Still, Lee didn’t set out to be a writer. “I am the only poet in my family of scientists and doctors,” she said with an amused grin. When she entered Brown University for undergrad in 1991, she declared a biochemistry major on a pre-med track, interning in two labs during her first two years and volunteering at a local ER. “Though it was very interesting, none of it really flowed for me,” she said. “I didn’t feel a particular calling, interest or passion beyond the literary world. I was in love with books and book-making.”


Halfway through college, she switched to English. “I’m a relational learner,” she said, and the “pedagogical delivery style” of her humanities professors and the small-group discussions in English classes were a welcome change. Nonetheless, she’s thankful for her experiences as a science major. “A Christian liberal arts approach to STEM prepares you for a variety of life experiences,” Lee said.

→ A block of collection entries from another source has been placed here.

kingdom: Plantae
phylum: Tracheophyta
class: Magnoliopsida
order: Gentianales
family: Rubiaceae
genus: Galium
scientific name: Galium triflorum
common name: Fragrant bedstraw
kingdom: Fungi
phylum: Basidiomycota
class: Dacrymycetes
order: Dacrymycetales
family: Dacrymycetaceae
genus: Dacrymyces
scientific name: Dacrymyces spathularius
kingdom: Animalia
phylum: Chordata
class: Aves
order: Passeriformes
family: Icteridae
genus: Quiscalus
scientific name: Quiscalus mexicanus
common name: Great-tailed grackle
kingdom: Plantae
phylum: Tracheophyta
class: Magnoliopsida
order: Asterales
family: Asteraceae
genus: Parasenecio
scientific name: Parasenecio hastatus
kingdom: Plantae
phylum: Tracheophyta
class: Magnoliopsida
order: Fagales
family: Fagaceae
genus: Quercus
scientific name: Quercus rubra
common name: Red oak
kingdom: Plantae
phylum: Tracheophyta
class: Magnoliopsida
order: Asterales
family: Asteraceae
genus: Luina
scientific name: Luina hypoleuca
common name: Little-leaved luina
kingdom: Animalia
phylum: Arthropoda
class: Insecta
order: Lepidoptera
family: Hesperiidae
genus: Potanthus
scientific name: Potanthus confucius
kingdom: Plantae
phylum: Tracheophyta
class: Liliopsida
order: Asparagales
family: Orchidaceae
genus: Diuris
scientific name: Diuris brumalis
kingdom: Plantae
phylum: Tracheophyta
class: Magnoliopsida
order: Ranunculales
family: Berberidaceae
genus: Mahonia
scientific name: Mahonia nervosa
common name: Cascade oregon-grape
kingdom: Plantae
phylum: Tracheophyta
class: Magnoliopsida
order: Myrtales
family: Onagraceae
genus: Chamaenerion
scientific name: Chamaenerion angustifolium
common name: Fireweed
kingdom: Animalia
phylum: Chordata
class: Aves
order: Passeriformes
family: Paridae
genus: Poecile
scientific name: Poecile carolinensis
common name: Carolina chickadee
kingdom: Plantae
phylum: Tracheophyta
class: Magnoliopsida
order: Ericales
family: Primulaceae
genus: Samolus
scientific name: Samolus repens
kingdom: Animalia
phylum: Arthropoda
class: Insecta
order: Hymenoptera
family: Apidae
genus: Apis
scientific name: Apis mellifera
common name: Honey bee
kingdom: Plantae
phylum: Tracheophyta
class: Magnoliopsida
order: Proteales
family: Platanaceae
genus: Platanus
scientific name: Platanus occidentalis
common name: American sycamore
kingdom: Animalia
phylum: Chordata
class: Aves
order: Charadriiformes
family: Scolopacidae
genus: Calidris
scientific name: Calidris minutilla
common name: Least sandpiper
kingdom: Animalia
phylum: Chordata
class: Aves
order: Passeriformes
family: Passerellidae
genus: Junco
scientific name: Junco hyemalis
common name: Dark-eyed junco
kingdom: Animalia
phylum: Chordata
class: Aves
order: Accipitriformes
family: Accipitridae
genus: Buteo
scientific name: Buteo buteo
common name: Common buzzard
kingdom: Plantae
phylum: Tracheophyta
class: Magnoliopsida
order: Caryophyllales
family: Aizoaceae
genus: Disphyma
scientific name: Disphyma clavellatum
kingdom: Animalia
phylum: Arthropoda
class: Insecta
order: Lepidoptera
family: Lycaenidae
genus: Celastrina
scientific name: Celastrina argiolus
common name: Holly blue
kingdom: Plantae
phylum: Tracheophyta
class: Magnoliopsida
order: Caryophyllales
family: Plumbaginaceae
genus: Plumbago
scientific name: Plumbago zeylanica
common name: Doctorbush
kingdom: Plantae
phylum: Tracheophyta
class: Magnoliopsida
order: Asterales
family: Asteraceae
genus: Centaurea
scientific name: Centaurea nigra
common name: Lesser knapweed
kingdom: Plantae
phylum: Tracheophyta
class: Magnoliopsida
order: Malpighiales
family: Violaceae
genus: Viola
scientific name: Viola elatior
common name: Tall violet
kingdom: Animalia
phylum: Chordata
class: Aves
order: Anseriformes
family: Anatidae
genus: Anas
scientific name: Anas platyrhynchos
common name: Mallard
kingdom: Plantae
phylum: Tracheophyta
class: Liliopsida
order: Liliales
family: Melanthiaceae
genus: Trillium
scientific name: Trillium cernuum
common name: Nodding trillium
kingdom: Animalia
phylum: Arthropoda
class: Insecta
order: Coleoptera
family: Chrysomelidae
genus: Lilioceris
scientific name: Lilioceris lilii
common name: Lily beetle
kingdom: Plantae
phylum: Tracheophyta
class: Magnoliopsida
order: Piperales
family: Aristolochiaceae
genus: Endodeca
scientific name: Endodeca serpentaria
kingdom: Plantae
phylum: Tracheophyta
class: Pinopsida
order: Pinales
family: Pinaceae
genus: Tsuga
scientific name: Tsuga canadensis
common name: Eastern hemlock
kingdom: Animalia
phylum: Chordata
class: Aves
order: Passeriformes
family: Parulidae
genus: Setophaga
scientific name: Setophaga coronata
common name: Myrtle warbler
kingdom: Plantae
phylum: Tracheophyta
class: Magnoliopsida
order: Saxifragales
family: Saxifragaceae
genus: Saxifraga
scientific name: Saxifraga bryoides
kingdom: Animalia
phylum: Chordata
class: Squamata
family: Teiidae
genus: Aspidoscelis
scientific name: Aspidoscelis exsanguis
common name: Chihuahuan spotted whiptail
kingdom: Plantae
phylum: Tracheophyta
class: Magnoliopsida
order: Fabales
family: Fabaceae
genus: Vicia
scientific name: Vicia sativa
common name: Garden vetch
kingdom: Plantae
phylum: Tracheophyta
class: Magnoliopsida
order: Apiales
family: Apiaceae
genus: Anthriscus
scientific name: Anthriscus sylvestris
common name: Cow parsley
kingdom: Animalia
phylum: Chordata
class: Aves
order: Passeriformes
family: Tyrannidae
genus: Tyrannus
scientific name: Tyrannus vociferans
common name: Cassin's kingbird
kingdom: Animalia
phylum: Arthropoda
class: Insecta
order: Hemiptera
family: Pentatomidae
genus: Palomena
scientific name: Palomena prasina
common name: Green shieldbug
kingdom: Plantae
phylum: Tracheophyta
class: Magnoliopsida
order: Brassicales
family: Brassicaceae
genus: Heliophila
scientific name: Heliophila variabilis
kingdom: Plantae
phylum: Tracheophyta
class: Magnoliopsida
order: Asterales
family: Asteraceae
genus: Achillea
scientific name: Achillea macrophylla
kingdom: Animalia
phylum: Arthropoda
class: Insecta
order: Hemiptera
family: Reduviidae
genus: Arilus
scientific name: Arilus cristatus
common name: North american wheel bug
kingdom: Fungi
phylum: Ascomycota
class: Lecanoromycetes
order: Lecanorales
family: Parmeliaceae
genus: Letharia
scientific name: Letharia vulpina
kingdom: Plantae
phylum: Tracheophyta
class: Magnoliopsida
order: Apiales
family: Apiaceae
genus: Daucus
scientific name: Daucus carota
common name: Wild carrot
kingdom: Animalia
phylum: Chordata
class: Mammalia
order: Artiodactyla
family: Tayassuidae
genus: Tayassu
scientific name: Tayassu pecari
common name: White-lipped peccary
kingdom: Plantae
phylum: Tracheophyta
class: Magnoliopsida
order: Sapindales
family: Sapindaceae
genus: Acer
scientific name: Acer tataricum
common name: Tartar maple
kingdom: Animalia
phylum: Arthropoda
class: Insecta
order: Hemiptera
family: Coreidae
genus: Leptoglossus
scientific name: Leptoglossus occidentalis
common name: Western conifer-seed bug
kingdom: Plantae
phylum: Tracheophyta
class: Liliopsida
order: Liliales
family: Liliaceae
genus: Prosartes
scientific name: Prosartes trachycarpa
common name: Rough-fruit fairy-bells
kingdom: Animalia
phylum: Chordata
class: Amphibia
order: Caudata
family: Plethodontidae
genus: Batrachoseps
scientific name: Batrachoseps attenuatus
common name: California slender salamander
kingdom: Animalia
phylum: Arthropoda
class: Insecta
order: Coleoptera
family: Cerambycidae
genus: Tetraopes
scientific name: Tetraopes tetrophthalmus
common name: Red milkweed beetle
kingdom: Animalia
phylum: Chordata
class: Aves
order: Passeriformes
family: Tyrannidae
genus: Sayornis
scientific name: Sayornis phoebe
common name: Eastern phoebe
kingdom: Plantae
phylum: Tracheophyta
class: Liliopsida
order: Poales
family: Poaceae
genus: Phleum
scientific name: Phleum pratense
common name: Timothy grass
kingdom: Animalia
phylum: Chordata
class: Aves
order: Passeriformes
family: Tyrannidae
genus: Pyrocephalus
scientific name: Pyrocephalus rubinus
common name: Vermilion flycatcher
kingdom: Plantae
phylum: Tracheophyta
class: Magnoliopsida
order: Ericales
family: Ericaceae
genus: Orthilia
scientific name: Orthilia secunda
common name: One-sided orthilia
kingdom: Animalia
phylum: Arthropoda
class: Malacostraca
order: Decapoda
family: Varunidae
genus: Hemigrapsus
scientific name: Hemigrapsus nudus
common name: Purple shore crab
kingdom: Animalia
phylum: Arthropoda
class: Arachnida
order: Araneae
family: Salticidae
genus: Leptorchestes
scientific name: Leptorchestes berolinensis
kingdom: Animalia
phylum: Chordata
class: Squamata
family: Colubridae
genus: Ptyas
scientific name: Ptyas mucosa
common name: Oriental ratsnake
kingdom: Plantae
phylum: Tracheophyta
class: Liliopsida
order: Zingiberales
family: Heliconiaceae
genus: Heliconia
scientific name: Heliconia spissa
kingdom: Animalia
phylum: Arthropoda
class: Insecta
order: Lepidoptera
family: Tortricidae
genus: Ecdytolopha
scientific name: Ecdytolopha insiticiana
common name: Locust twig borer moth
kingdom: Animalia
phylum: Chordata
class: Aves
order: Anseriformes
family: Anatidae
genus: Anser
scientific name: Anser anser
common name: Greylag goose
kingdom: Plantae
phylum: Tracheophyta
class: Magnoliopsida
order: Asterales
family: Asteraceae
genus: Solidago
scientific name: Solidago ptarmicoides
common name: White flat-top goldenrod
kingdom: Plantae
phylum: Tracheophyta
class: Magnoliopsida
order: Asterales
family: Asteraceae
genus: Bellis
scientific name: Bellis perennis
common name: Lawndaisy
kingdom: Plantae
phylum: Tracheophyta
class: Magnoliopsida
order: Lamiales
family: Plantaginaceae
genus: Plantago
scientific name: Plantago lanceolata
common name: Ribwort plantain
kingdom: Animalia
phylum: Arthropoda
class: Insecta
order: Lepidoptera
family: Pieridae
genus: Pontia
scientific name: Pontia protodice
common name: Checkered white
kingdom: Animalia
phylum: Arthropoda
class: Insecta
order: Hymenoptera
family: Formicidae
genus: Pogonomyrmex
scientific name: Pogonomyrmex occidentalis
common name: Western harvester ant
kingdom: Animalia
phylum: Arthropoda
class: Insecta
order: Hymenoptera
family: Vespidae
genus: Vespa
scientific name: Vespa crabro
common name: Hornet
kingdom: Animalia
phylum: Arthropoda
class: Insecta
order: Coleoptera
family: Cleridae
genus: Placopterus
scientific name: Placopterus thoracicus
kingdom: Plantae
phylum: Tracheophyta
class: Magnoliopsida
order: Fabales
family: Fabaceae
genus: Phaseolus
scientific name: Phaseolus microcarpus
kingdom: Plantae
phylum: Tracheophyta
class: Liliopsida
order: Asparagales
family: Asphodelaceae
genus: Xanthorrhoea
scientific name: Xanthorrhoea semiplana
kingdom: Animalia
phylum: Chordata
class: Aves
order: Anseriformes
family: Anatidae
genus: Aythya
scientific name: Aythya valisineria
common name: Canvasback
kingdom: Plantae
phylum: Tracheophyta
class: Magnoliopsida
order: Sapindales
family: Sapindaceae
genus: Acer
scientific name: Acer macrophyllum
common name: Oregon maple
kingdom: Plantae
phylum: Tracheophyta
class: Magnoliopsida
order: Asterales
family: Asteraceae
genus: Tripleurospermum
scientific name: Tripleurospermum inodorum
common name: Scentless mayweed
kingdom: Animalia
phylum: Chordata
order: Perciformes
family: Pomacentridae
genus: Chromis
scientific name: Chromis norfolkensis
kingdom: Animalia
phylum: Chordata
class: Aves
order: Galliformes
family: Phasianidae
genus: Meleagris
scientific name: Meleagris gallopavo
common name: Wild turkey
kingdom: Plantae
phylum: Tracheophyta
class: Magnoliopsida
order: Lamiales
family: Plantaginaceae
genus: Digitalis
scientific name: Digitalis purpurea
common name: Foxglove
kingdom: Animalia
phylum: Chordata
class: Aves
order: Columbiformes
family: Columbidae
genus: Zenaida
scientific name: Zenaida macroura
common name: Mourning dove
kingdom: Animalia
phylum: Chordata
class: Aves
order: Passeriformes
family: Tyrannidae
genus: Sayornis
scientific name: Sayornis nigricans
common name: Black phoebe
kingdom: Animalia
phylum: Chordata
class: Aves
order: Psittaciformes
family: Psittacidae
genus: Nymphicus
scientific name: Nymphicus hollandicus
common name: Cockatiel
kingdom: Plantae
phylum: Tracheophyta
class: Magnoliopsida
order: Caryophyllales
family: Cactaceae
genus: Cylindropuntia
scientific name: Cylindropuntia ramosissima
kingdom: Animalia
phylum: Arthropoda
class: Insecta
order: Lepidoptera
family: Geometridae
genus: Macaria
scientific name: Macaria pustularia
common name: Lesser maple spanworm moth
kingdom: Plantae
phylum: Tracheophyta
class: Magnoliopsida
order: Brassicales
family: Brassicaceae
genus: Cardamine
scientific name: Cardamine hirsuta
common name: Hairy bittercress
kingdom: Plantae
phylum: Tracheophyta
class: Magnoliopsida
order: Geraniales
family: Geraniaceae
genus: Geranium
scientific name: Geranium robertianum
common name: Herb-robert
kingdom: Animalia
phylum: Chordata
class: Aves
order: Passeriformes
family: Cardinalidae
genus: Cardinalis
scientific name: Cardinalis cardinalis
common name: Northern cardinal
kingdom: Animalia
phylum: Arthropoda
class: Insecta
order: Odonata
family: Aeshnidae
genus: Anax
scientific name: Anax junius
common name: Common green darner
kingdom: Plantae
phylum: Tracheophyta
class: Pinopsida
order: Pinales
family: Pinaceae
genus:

Despite how unpoetic the work of a provost can sometimes feel, Lee says writing poetry is useful to her as an administrator. “You need to be mindful of purpose,” Lee said, “and poetry continually propels us toward meaning and purpose.” Poetry has also taught her to balance empathy alongside personal and institutional convictions. “ is someone who can contemplate deeply and can produce distilled expressions of what’s going on as an observer and also as a participant,” she said. “So that, in turn, informs leadership, because leaders have to engage with people and ideas and talk all the time. That’s how I explain poet-administrator.”


During her first few weeks on campus, before students returned for the semester, Lee took a walking tour of each academic department. She talked with deans and directors along the way, and these face-to-face, albeit socially distanced, interactions helped her forge new relationships, a foundation she has been building on even as the logistical challenges of her new role set in.


“I’ve got more than a thousand messages in my inboxes right now — all read, but I am working on responses — and text messages I haven’t read,” Lee said. “But I see God’s face; I see the order and beauty in the messiness of daily life.”


Recently, when Wheaton experienced its first light dusting of snow in October, Lee noticed how the tiny flakes landed on the rose bushes in her backyard. The image reminded her of Isaiah 40:8: “The grass withers and the flower fades, but the word of the Lord will last forever.”


In its way, the snow was not unlike the jacaranda trees back at her home in San Diego, their branches filled with bunches of purple flowers in the spring and summer. When the flowers fall, Lee said, they carpet the roads, treating cars and passersby as royalty. 


“In due time,” Lee said, “the wind will come and blow the jacaranda petals away, but they’ll bloom again. It’s a cycle. Sometimes we just have to live in the messiness as a form of acceptance. Being able to see hope in that life-giving cycle, and see God in this plan — I think that provides anchoring and resilience.”